#### Problem to solve
Output the data below exactly as it is, dropping the pictures from your copy.

#### Material for the task

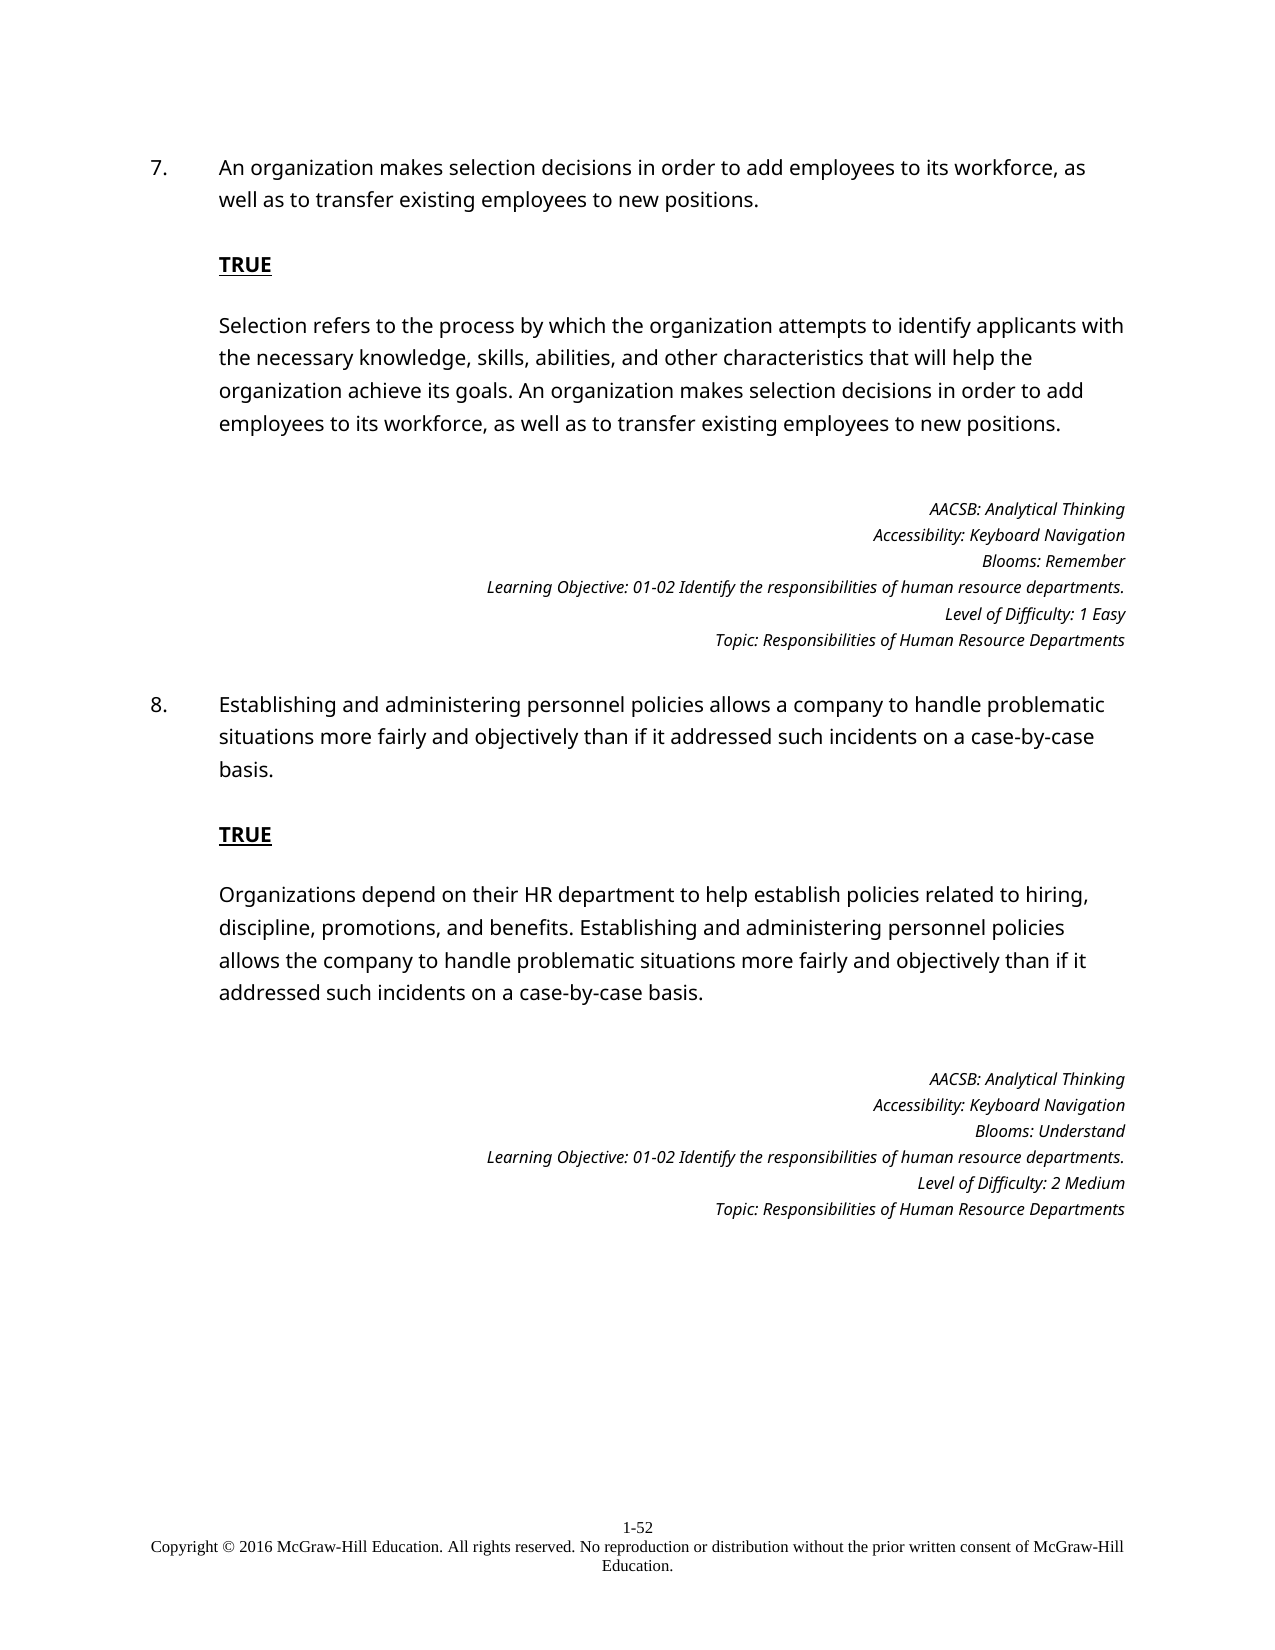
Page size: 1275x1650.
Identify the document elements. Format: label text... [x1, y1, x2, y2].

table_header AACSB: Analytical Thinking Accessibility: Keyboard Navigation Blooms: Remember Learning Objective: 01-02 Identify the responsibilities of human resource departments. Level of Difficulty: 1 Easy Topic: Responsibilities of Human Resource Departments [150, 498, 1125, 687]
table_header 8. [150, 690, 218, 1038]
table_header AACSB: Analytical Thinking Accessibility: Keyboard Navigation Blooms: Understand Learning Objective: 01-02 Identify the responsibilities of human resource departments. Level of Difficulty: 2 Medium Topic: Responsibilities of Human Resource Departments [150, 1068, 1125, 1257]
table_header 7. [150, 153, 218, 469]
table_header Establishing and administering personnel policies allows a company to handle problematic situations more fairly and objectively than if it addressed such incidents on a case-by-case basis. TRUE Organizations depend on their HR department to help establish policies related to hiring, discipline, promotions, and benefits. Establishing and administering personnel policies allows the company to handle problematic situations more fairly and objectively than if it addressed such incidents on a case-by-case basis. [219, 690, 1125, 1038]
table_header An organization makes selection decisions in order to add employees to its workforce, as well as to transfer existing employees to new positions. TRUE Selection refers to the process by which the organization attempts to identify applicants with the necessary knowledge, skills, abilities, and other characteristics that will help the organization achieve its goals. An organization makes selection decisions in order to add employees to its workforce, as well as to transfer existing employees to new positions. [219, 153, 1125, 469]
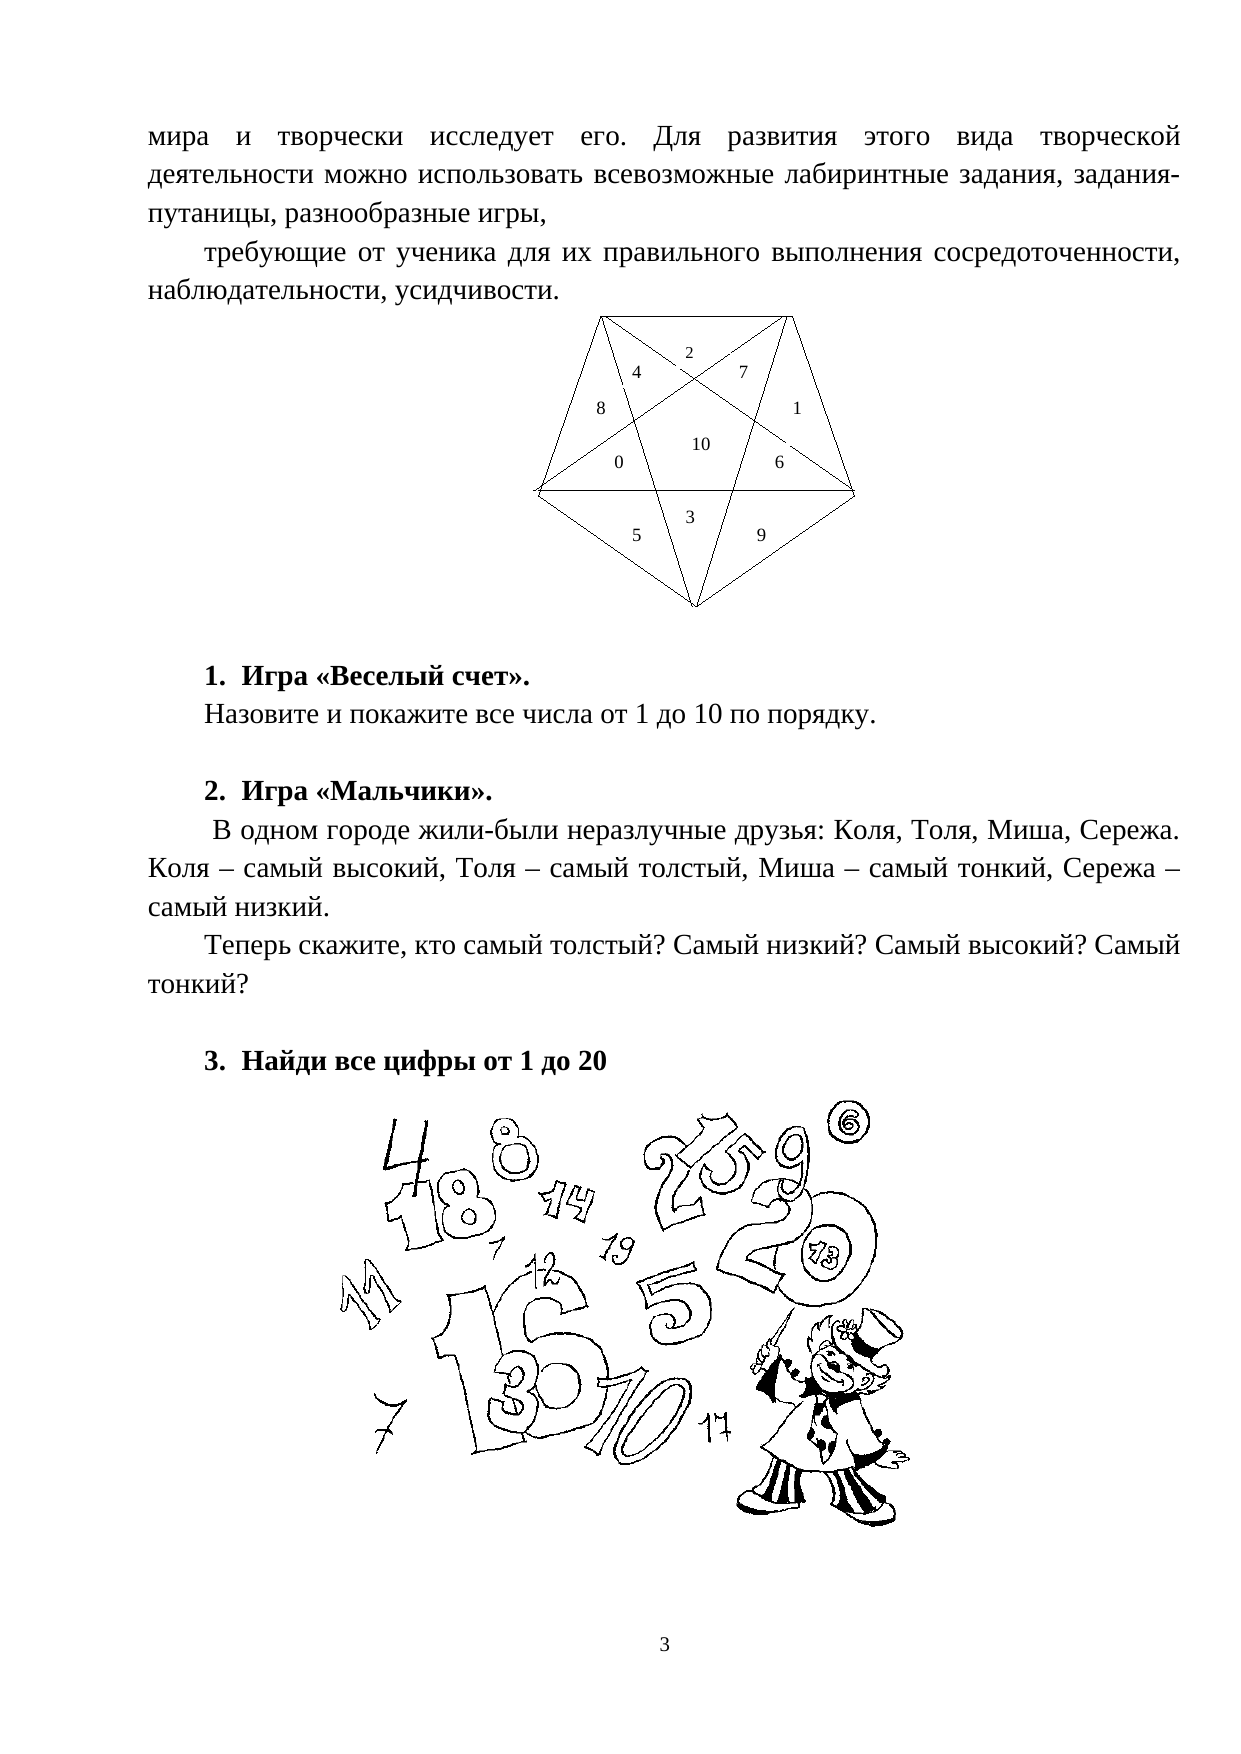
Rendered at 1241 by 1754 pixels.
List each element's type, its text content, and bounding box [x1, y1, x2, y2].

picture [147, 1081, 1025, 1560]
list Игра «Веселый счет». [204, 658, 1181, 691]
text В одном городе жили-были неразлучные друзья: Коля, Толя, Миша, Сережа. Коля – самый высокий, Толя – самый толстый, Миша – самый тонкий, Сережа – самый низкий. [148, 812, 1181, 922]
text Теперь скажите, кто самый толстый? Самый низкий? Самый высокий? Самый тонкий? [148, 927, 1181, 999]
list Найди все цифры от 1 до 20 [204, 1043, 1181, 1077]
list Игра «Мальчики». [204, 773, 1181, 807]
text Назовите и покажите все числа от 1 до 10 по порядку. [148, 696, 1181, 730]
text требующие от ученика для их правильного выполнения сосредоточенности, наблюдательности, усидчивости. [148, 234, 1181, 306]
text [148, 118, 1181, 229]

#### Answer below
Page size: 1275x1650.
Identify the document elements. Format: label text... [x1, y1, x2, y2].

table_header AACSB: Analytical Thinking Accessibility: Keyboard Navigation Blooms: Remember Learning Objective: 01-02 Identify the responsibilities of human resource departments. Level of Difficulty: 1 Easy Topic: Responsibilities of Human Resource Departments [150, 498, 1125, 687]
table_header 8. [150, 690, 218, 1038]
table_header AACSB: Analytical Thinking Accessibility: Keyboard Navigation Blooms: Understand Learning Objective: 01-02 Identify the responsibilities of human resource departments. Level of Difficulty: 2 Medium Topic: Responsibilities of Human Resource Departments [150, 1068, 1125, 1257]
table_header 7. [150, 153, 218, 469]
table_header Establishing and administering personnel policies allows a company to handle problematic situations more fairly and objectively than if it addressed such incidents on a case-by-case basis. TRUE Organizations depend on their HR department to help establish policies related to hiring, discipline, promotions, and benefits. Establishing and administering personnel policies allows the company to handle problematic situations more fairly and objectively than if it addressed such incidents on a case-by-case basis. [219, 690, 1125, 1038]
table_header An organization makes selection decisions in order to add employees to its workforce, as well as to transfer existing employees to new positions. TRUE Selection refers to the process by which the organization attempts to identify applicants with the necessary knowledge, skills, abilities, and other characteristics that will help the organization achieve its goals. An organization makes selection decisions in order to add employees to its workforce, as well as to transfer existing employees to new positions. [219, 153, 1125, 469]
Rendered at 1241 by 1754 pixels.
List each element's type, its text content, and bounding box [x1, y1, x2, y2].

picture [147, 1081, 1025, 1560]
list Игра «Веселый счет». [204, 658, 1181, 691]
text В одном городе жили-были неразлучные друзья: Коля, Толя, Миша, Сережа. Коля – самый высокий, Толя – самый толстый, Миша – самый тонкий, Сережа – самый низкий. [148, 812, 1181, 922]
text Теперь скажите, кто самый толстый? Самый низкий? Самый высокий? Самый тонкий? [148, 927, 1181, 999]
list Найди все цифры от 1 до 20 [204, 1043, 1181, 1077]
list Игра «Мальчики». [204, 773, 1181, 807]
text Назовите и покажите все числа от 1 до 10 по порядку. [148, 696, 1181, 730]
text требующие от ученика для их правильного выполнения сосредоточенности, наблюдательности, усидчивости. [148, 234, 1181, 306]
text [148, 118, 1181, 229]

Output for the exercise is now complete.